Tricks to Staying in the Slush Pile
It’s a funny thing to think about wanting to stay in the slush pile, but really your goal is to stay in the slush pile long enough to be published. This means you don’t want to do anything which would get you kicked out of that pile before your desired agent or editor even looks at you!
So, here’s the secret. The easiest way to stay in the slush pile? Do your research and FOLLOW the submission guidelines. Every agent or editor or publishing house or anyone who wants to see your work (from flash fiction to epic series) will have submission guidelines. Most of them will be associated with the business webpage and will be very easy to find. If you can’t find the guidelines you can also look on Query Tracker or Absolute Write or Manuscript Wish List or one of the many publications which go out with agent and editor information in them (This isn’t even CLOSE to a full list, there are lots of ways to find the information). This really and truly isn’t hard and publishing professionals WANT you to be able to find them. They won’t hide their submissions or otherwise try to trick you.
Now, I’ve heard the argument from various writers that they shouldn’t have to follow the guidelines because they don’t agree with them. Another argument is that if you follow the guidelines you won’t stand out from the crowd. The truth is that it doesn’t matter if you agree, it’s not your agency or publishing house, and you will stand out from the crowd, but not in a good way, in an auto reject way. Very very rarely do gimmicks and efforts to get around the rules to be special work, and for the once in a blue moon that an oddity does work there are thousands of similar attempts which didn’t.
Publishing folks have guidelines because they are busy and because they often hand over the first pass slush responsibilities to interns/juniors and to late nights. I know we all want to feel like a priority, but these folks have clients and businesses to run. Clients represent real money, a bird in hand. New authors represent only potential money, and may not even be a bird in a bush but an octopus. They must attend to the real money first, no matter how much they LOVE finding new talent. A lot of slush gets done on the weekends, vacations and late nights and they have to make the process as simple as possible for THEM, or they have to close to subs.
One of the other factors in submission guidelines is that publishing professionals aren’t only looking for an amazing story, but also amazing people to work with. The guidelines are also a test to see if you can follow instructions and are good to work with. If you can’t be bothered to create a double spaced format, or send in exactly what they ask for it’s a sign you may be a nightmare to work with and it’s better to boot you now.

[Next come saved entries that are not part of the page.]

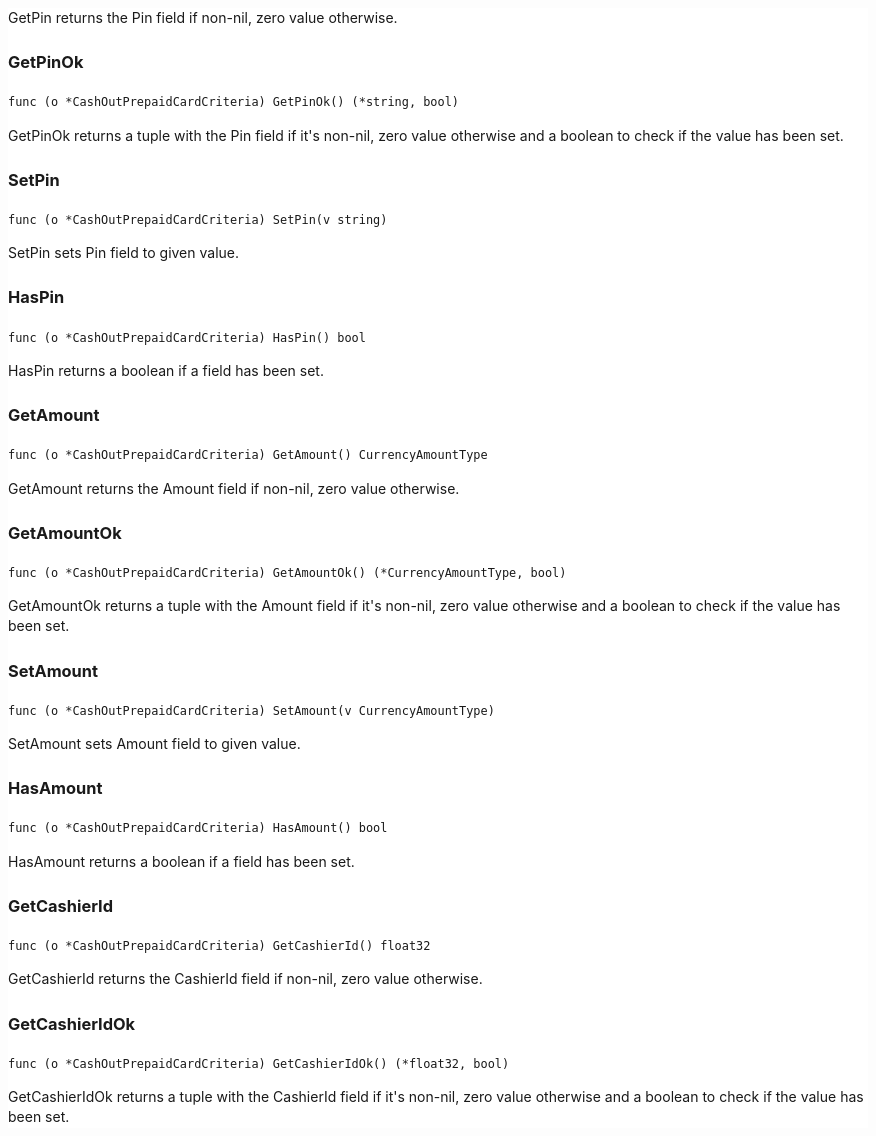 GetPin returns the Pin field if non-nil, zero value otherwise.

### GetPinOk

`func (o *CashOutPrepaidCardCriteria) GetPinOk() (*string, bool)`

GetPinOk returns a tuple with the Pin field if it's non-nil, zero value otherwise
and a boolean to check if the value has been set.

### SetPin

`func (o *CashOutPrepaidCardCriteria) SetPin(v string)`

SetPin sets Pin field to given value.

### HasPin

`func (o *CashOutPrepaidCardCriteria) HasPin() bool`

HasPin returns a boolean if a field has been set.

### GetAmount

`func (o *CashOutPrepaidCardCriteria) GetAmount() CurrencyAmountType`

GetAmount returns the Amount field if non-nil, zero value otherwise.

### GetAmountOk

`func (o *CashOutPrepaidCardCriteria) GetAmountOk() (*CurrencyAmountType, bool)`

GetAmountOk returns a tuple with the Amount field if it's non-nil, zero value otherwise
and a boolean to check if the value has been set.

### SetAmount

`func (o *CashOutPrepaidCardCriteria) SetAmount(v CurrencyAmountType)`

SetAmount sets Amount field to given value.

### HasAmount

`func (o *CashOutPrepaidCardCriteria) HasAmount() bool`

HasAmount returns a boolean if a field has been set.

### GetCashierId

`func (o *CashOutPrepaidCardCriteria) GetCashierId() float32`

GetCashierId returns the CashierId field if non-nil, zero value otherwise.

### GetCashierIdOk

`func (o *CashOutPrepaidCardCriteria) GetCashierIdOk() (*float32, bool)`

GetCashierIdOk returns a tuple with the CashierId field if it's non-nil, zero value otherwise
and a boolean to check if the value has been set.
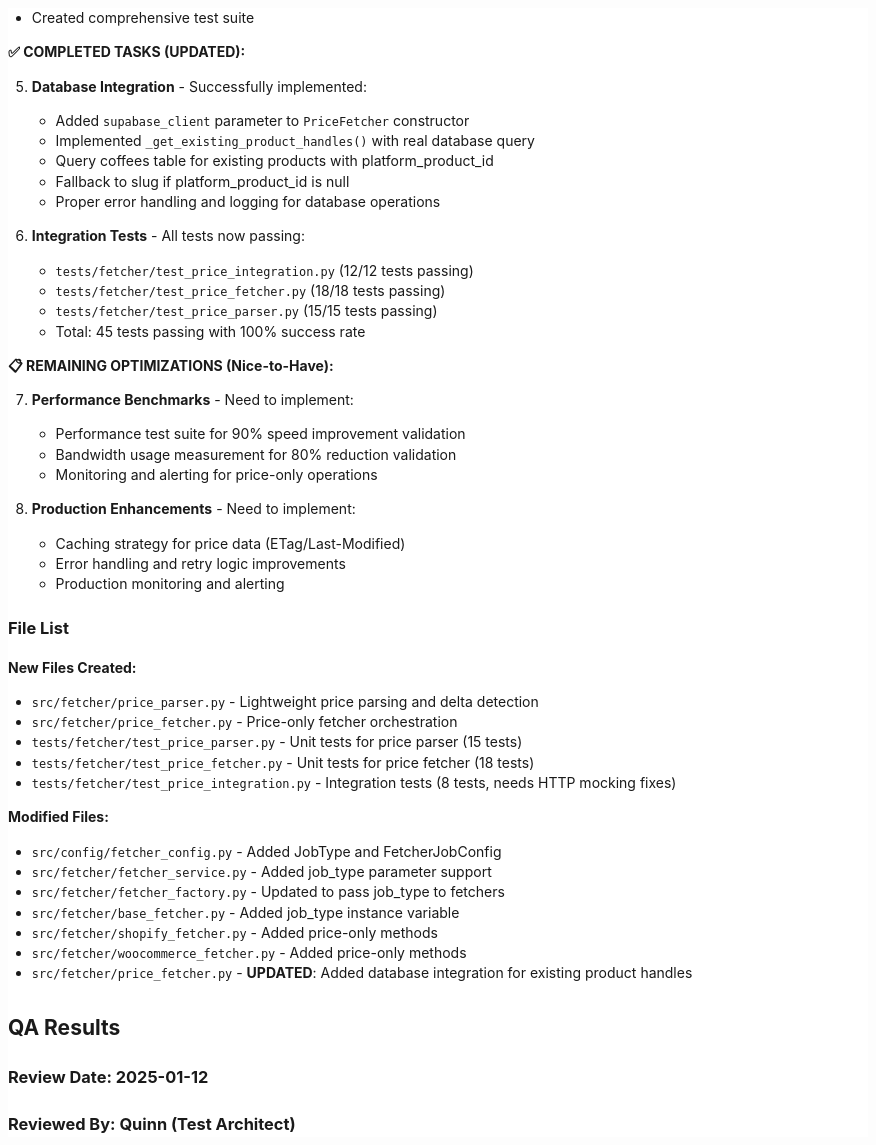    - Created comprehensive test suite

**✅ COMPLETED TASKS (UPDATED):**

5. **Database Integration** - Successfully implemented:
   - Added `supabase_client` parameter to `PriceFetcher` constructor
   - Implemented `_get_existing_product_handles()` with real database query
   - Query coffees table for existing products with platform_product_id
   - Fallback to slug if platform_product_id is null
   - Proper error handling and logging for database operations

6. **Integration Tests** - All tests now passing:
   - `tests/fetcher/test_price_integration.py` (12/12 tests passing)
   - `tests/fetcher/test_price_fetcher.py` (18/18 tests passing)
   - `tests/fetcher/test_price_parser.py` (15/15 tests passing)
   - Total: 45 tests passing with 100% success rate

**📋 REMAINING OPTIMIZATIONS (Nice-to-Have):**

7. **Performance Benchmarks** - Need to implement:
   - Performance test suite for 90% speed improvement validation
   - Bandwidth usage measurement for 80% reduction validation
   - Monitoring and alerting for price-only operations

8. **Production Enhancements** - Need to implement:
   - Caching strategy for price data (ETag/Last-Modified)
   - Error handling and retry logic improvements
   - Production monitoring and alerting

### File List

**New Files Created:**
- `src/fetcher/price_parser.py` - Lightweight price parsing and delta detection
- `src/fetcher/price_fetcher.py` - Price-only fetcher orchestration
- `tests/fetcher/test_price_parser.py` - Unit tests for price parser (15 tests)
- `tests/fetcher/test_price_fetcher.py` - Unit tests for price fetcher (18 tests)
- `tests/fetcher/test_price_integration.py` - Integration tests (8 tests, needs HTTP mocking fixes)

**Modified Files:**
- `src/config/fetcher_config.py` - Added JobType and FetcherJobConfig
- `src/fetcher/fetcher_service.py` - Added job_type parameter support
- `src/fetcher/fetcher_factory.py` - Updated to pass job_type to fetchers
- `src/fetcher/base_fetcher.py` - Added job_type instance variable
- `src/fetcher/shopify_fetcher.py` - Added price-only methods
- `src/fetcher/woocommerce_fetcher.py` - Added price-only methods
- `src/fetcher/price_fetcher.py` - **UPDATED**: Added database integration for existing product handles

## QA Results

### Review Date: 2025-01-12

### Reviewed By: Quinn (Test Architect)
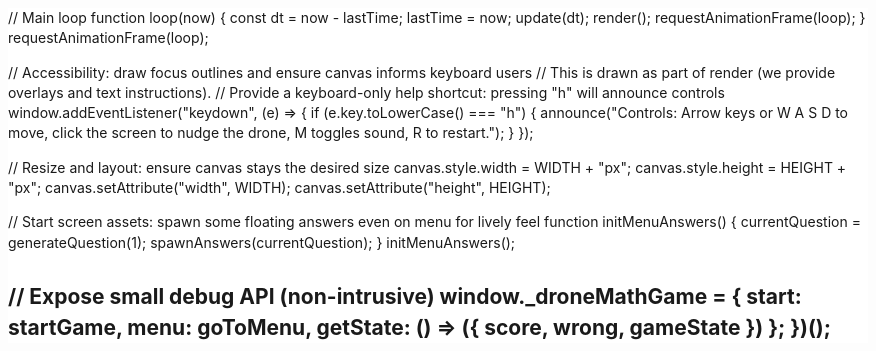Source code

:   // Main loop
  function loop(now) {
    const dt = now - lastTime;
    lastTime = now;
    update(dt);
    render();
    requestAnimationFrame(loop);
  }
  requestAnimationFrame(loop);

  // Accessibility: draw focus outlines and ensure canvas informs keyboard users
  // This is drawn as part of render (we provide overlays and text instructions).
  // Provide a keyboard-only help shortcut: pressing "h" will announce controls
  window.addEventListener("keydown", (e) => {
    if (e.key.toLowerCase() === "h") {
      announce("Controls: Arrow keys or W A S D to move, click the screen to nudge the drone, M toggles sound, R to restart.");
    }
  });

  // Resize and layout: ensure canvas stays the desired size
  canvas.style.width = WIDTH + "px";
  canvas.style.height = HEIGHT + "px";
  canvas.setAttribute("width", WIDTH);
  canvas.setAttribute("height", HEIGHT);

  // Start screen assets: spawn some floating answers even on menu for lively feel
  function initMenuAnswers() {
    currentQuestion = generateQuestion(1);
    spawnAnswers(currentQuestion);
  }
  initMenuAnswers();

  // Expose small debug API (non-intrusive)
  window._droneMathGame = {
    start: startGame,
    menu: goToMenu,
    getState: () => ({ score, wrong, gameState })
  };
})();
---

Back in my college days I read slush as the Executive Secretary for The Leading Edge. One of my jobs was to open the mail, respond to non submission letters, log the submissions and break them into groups of thirty. Then myself and the Executive Editors would each take several piles and read every story looking for pieces which shouldn’t be passed on to the rest of the editorial team.
I had a stack of submission guidelines and form rejections at hand and in any stack I would reject 10-15 submission out of hand because they were: the wrong genre (we only published SF/F), too long or too short for what we could print (when the whole magazine has to be under 100 pages we cannot print your 300 page novel), too badly formatted to be read (I got one written in what looked remarkably like eyebrow pencil. It smudged.), or broke our content rules on language and sexual content (seriously do not send your erotica to a magazine run by a religious school. It’s a waste of everyone’s time, not that shocking, and will not get published). Each of those subs got a form rejection letter and a copy of the guidelines, usually with a note or a highlight of the guideline which had been broken. We encouraged folks to resubmit within the guidelines. It rarely happened.
Is it possible that in those stacks of rejections there was golden material missed? Sure. It’s possible. However, we got hundreds of submissions every week and the material which was passing the guidelines was amazing. We really had no need to go digging after the hard stuff in order to fill our magazine with fantastic material, and we had a lot to do besides slush reading to put out two issues a year.
This same process still happens everywhere that submissions are accepted, though now most houses have moved to electronic subs and rejections. Increase your odds of staying in those submission piles by making life easy for publishing professionals. Make sure you know what their specific submission guidelines are and then follow them to the letter. No pictures, no phone calls, no food, no scents, no weird paper, just no… Play within the rules and you’ll have a better chance of winning the game.